» **TASK STATEMENT**: Could you retype only the lines from the one containing "zboží v novém letáku." through the final line of the entries, both included, skipping any images?

---------- EXTRACTED INFORMATION ----------

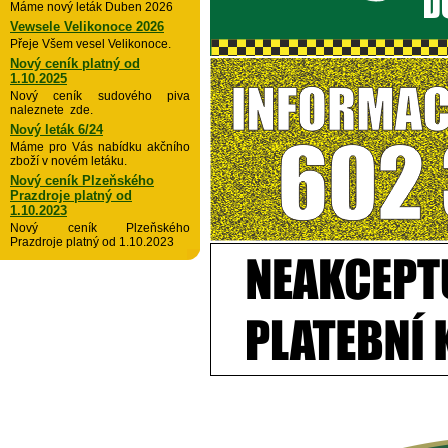
Máme nový leták Duben 2026
Vewsele Velikonoce 2026
Přeje Všem vesel Velikonoce.
Nový ceník platný od
1.10.2025
Nový ceník sudového piva
naleznete zde.
Nový leták 6/24
Máme pro Vás nabídku akčního
zboží v novém letáku.
Nový ceník Plzeňského
Prazdroje platný od
1.10.2023
Nový ceník Plzeňského
Prazdroje platný od 1.10.2023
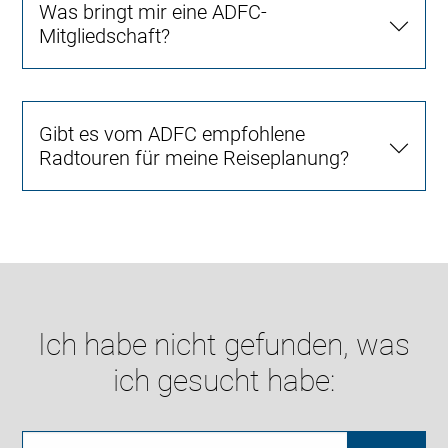
Was bringt mir eine ADFC-
Mitgliedschaft?
Gibt es vom ADFC empfohlene
Radtouren für meine Reiseplanung?
Ich habe nicht gefunden, was
ich gesucht habe:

----------

» **OUTPUT FOR THIS EXERCISE**:
zboží v novém letáku.
Nový ceník Plzeňského
Prazdroje platný od
1.10.2023
Nový ceník Plzeňského
Prazdroje platný od 1.10.2023
Was bringt mir eine ADFC-
Mitgliedschaft?
Gibt es vom ADFC empfohlene
Radtouren für meine Reiseplanung?
Ich habe nicht gefunden, was
ich gesucht habe:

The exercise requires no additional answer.